The result also comes with a p-value, which tells you the probability of seeing a difference this large (or larger) if there were truly no effect. A p-value below 0.05 is the conventional threshold for calling a result statistically significant, meaning you’d reject the idea that the difference is zero. A p-value above 0.05 means you don’t have enough evidence to say the two measurements differ. The threshold of 0.05 is a convention, not a law of nature, and some fields use stricter cutoffs like 0.01.

Assumptions the Data Must Meet

The dependent t-test relies on several conditions to produce valid results:

Paired observations. Each data point in one group must be uniquely matched to a data point in the other group.
Normal distribution of differences. The differences between paired scores (not the raw scores themselves) should be approximately normally distributed. You can check this with a histogram, a Q-Q plot, or a formal test like the Shapiro-Wilk test.
Interval or ratio data. The measurements need to be on a scale where differences between values are consistent and meaningful, like test scores, weights, or times. You can’t use it with ranked or categorical data.
Random sampling. The pairs should be randomly selected from the population you’re trying to generalize to.

The normality assumption becomes more important with smaller samples. With larger samples (generally 30 or more pairs), the Central Limit Theorem provides some flexibility, meaning the test can tolerate moderate departures from normality without producing misleading results.
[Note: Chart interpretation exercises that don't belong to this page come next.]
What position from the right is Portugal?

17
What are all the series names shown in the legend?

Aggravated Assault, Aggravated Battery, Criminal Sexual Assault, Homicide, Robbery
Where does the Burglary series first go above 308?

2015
What to Do When Assumptions Are Violated

If your difference scores are clearly non-normal and your sample is small, the dependent t-test may lose statistical power, meaning it becomes less able to detect a real difference. In that case, the standard alternative is the Wilcoxon signed-rank test. This is a nonparametric test for paired differences that doesn’t require normality because it works with the ranks of the differences rather than their actual values.
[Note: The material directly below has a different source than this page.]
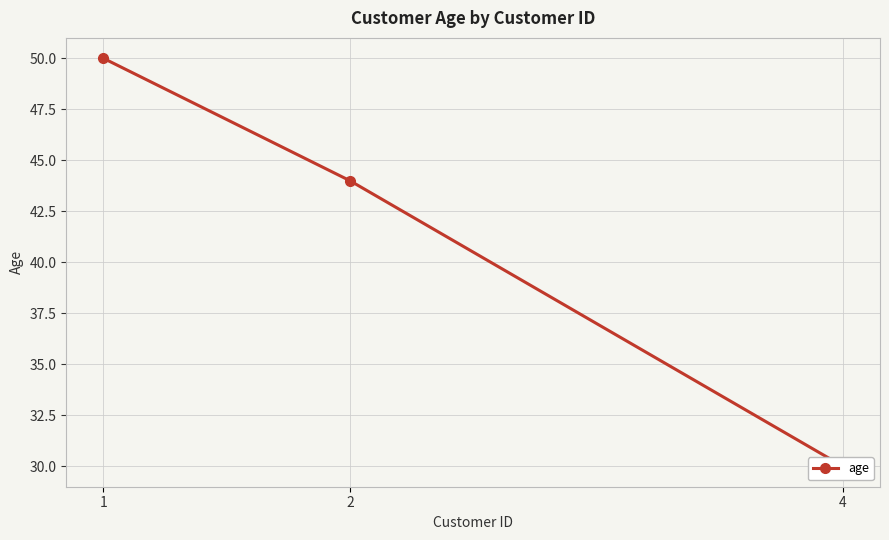

Reading left to right, what are all the values shown in this chart?

1=50	2=44	4=30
The Wilcoxon test isn’t always less powerful than the t-test. When the assumptions of the t-test are seriously violated, the Wilcoxon test can actually outperform it. As a general rule, if your data look reasonably symmetric and bell-shaped, use the t-test. If the differences are heavily skewed or contain extreme outliers, the Wilcoxon signed-rank test is the safer choice.

Effect Size: How Big Is the Difference?

Statistical significance tells you whether a difference exists, but not whether it’s large enough to matter. That’s what effect size measures. The most common effect size for a dependent t-test is Cohen’s d, which expresses the size of the difference in standard deviation units.
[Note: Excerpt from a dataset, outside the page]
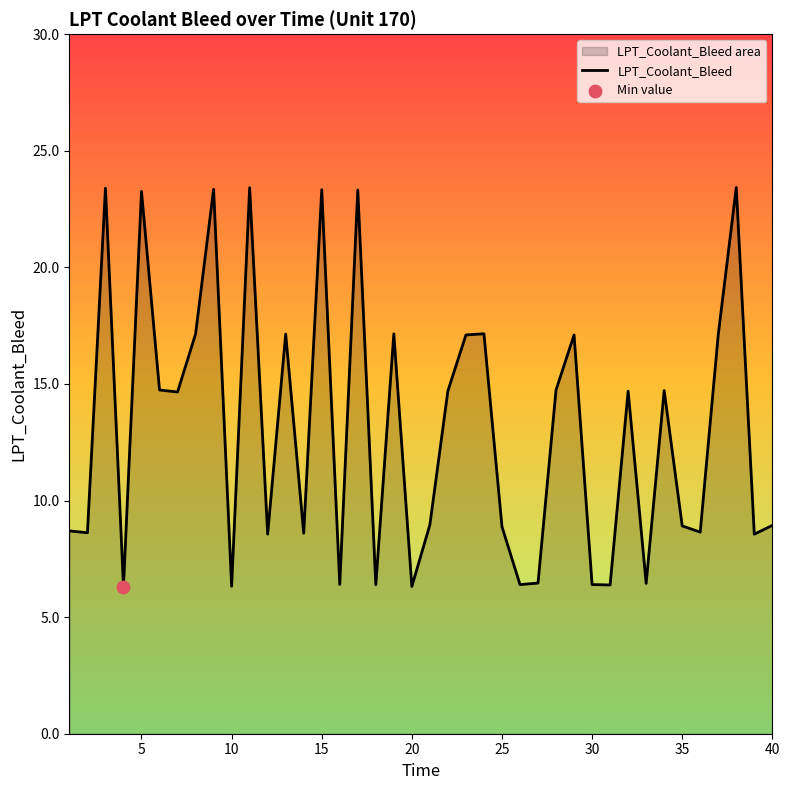

Is it true that the value at 5 is 10.0?

False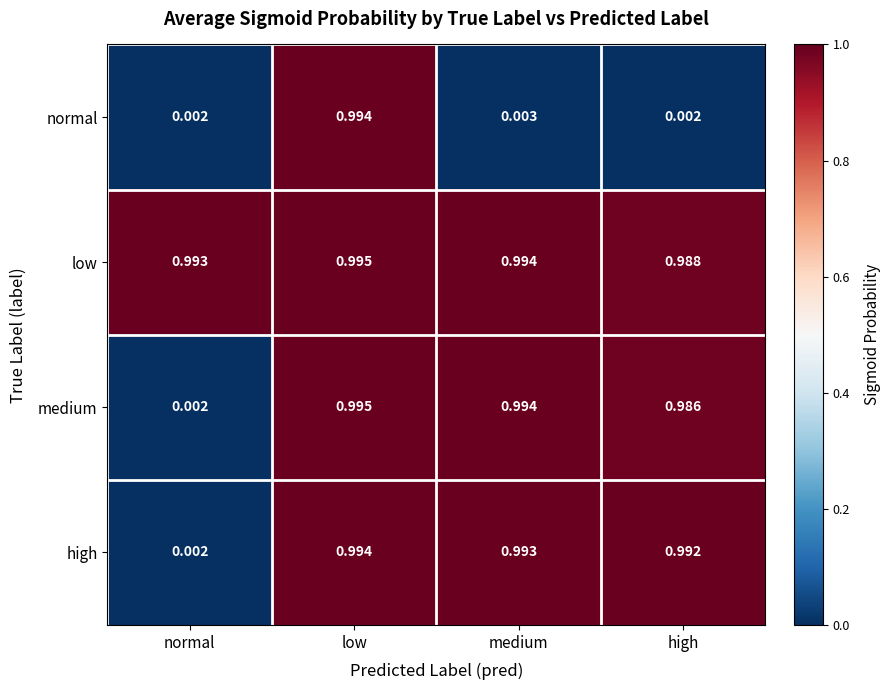

At which label does high reach its minimum?

normal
One version of this calculation, sometimes written as d_z, divides the mean difference by the standard deviation of the differences. Another version uses the average of the two groups’ standard deviations in the denominator. The choice between them depends on your research context, but both give you a number that’s easy to interpret: around 0.2 is considered a small effect, 0.5 is medium, and 0.8 or above is large. Reporting an effect size alongside your p-value gives a much fuller picture of what actually happened in the data.

How to Report the Results

In academic writing, dependent t-test results follow a standard format. You report the t-value (italicized), the degrees of freedom in parentheses, and the exact p-value. For example: t(31) = 2.45, p = .02. Exact p-values are reported to two or three decimal places, with one exception: if the p-value is less than .001, you simply write p < .001 rather than reporting the exact number.

Means and standard deviations are reported to two decimal places. You don’t need to define common statistical abbreviations like M, SD, t, df, or p, as these are considered universally understood in statistical writing. Including the effect size (Cohen’s d) alongside these numbers is increasingly expected and gives readers the practical significance of your findings, not just the statistical significance.